■ **EXTRACT**:
=== Begin Enclosure ===

He says, “Oh, the flavours don’t go well together. Those flavours don’t go well with the tomatoes.”
There was a sad incident on Sunday. Got a call from the neighbour about Mr E.
Mr E was expecting a meal from M.O.W. – kept looking out for it and getting quite agitated. When I called by, he walked down to the vehicle and peered in. It was 1pm and all the meals had been delivered. So the neighbour, kind soul, made soup and put it on a tray with cold meat, bread and a sweet. She walked the food across to Mr E’s house.
Mr E’s house was a shell and barely liveable. A strong urine smell was everywhere, especially in a room which seemed to serve as a kitchen, dining room, bathroom and latrine. The latrine was a blue plastic bucket. Meat was rotting in the frying pan; near which was a lump of dripping and over 15 egg shells, egg cartons and egg smeared plates. It was absolute squalor. Empty jam jars and dirty towels lay strewn on the benches and floor.
The house was described by some as “the funniest in the street” and the occupant has always been a mystery. He has no friends, speaks very little English and people suspect he knows more than he lets on.
Strangely, Mr E has a lovely golden dog, called Laddie, who is in prime condition. He spends most of his time at the pub. Every afternoon the pub people tell him, “The Meals On Wheels people are going to your house now.” To which he downs his can of beer, scoots out, races along the street, gets home and sets himself at the table. Some days he eats a slice of bread while waiting.
Mr E has a round face, youthful complexion and a freshness about him. His eyes give nothing away. He is 82 years old, lights a pipe that is not there, puts burning mosquito coils on top boxes of matches and drinks a lot of beer.

=== End Enclosure ===

■ **DATA SUPPLIED**:
=== Begin Enclosure ===

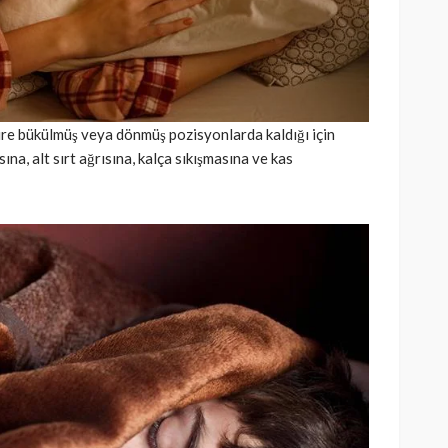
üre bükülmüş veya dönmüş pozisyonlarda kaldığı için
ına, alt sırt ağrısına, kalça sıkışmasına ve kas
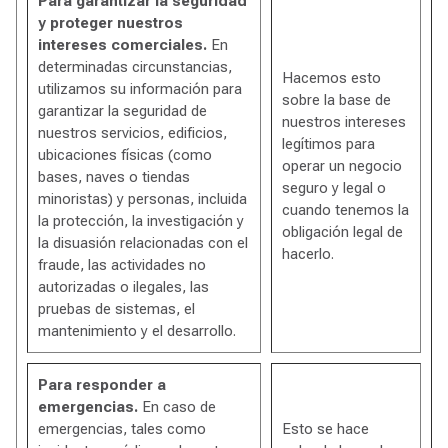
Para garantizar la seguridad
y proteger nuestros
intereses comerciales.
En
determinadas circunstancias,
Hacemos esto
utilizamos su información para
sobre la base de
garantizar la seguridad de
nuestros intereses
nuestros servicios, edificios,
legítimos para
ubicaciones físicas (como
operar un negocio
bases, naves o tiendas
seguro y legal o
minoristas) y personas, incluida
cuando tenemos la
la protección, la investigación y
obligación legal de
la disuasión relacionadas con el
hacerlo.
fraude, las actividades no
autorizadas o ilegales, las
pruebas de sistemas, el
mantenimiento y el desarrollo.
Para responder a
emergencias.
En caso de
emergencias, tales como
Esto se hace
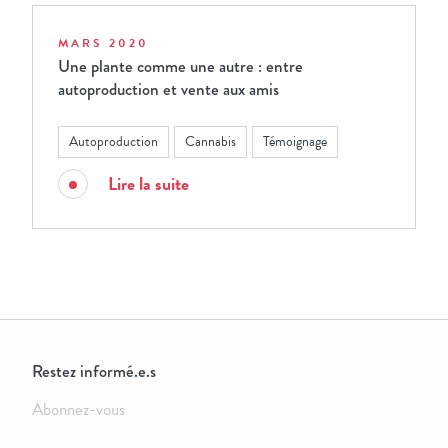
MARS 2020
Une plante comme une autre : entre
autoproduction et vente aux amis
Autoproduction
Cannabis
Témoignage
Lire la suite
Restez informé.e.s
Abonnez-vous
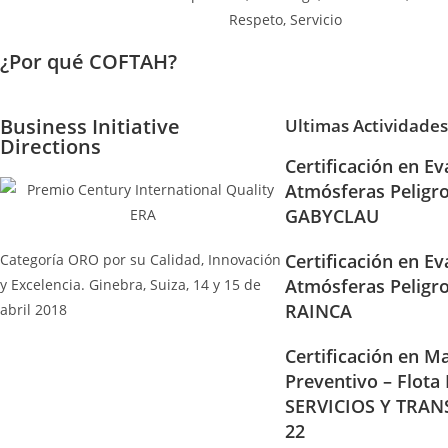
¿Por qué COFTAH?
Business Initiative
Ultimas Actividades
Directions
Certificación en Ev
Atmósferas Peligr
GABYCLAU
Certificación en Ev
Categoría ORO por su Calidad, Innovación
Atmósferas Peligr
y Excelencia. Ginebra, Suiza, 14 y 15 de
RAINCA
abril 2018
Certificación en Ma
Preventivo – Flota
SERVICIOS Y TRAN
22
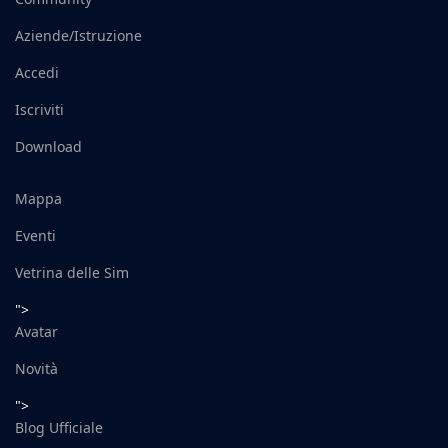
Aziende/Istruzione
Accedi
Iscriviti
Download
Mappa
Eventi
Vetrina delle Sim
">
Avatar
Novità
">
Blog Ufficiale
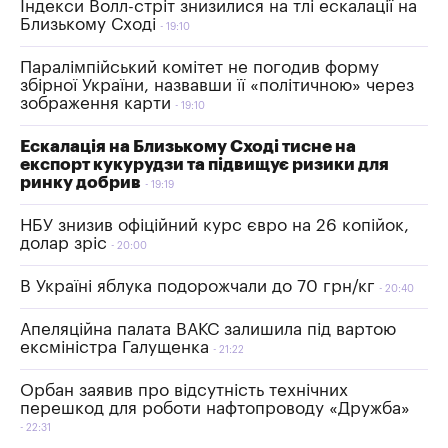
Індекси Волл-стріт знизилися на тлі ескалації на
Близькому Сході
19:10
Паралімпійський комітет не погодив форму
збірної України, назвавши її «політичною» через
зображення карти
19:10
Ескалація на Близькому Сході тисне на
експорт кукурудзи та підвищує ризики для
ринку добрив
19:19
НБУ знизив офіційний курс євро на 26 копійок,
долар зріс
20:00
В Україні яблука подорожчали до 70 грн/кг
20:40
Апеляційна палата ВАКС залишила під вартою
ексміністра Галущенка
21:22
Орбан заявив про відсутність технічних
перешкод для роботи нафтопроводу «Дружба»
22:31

=== End Enclosure ===

■ **PROBLEM 1**: From the Meals On Wheels account, copy out everything from "The house was" down to "lot of beer.".
■ **PROBLEM 2**: Write what comes next in the Meals On Wheels account, picking up after its final sentence.

■ **RESPONSE BOX 1**:
The house was described by some as “the funniest in the street” and the occupant has always been a mystery. He has no friends, speaks very little English and people suspect he knows more than he lets on.
Strangely, Mr E has a lovely golden dog, called Laddie, who is in prime condition. He spends most of his time at the pub. Every afternoon the pub people tell him, “The Meals On Wheels people are going to your house now.” To which he downs his can of beer, scoots out, races along the street, gets home and sets himself at the table. Some days he eats a slice of bread while waiting.
Mr E has a round face, youthful complexion and a freshness about him. His eyes give nothing away. He is 82 years old, lights a pipe that is not there, puts burning mosquito coils on top boxes of matches and drinks a lot of beer.

■ **RESPONSE BOX 2**:
Mr E loves his dog Laddie. He is regal and seems to do you a favour by just being and allowing you to do things for him.
3rd Oct 1975
The Welshman was a smoothie, very charming with the women and drank heavily. He would offer to help with some job around the house, look around and then steal. Usually timber, paint or some other building material.
One day he was drunk and announced, “If anyone annoyed me, I’d burn their house down, just like that, no messing around… wouldn’t be the first time either.”
He was suspected of having burned down the community hall, the school and even a second community hall. He was Master of Ceremonies (M.C.) at six-penny dances that were run to pay for the community hall. But one night he arrived drunk so the people refused to have him as M.C. That was the night the community hall burned down.
Letter to The President of the RSL
[Emu Park, October 1975]
We need your help! Not your money! A group of local people have organised MATTARA* to seek out anyone in the community needing care; not medical care, not charity, just contact with other members of their community.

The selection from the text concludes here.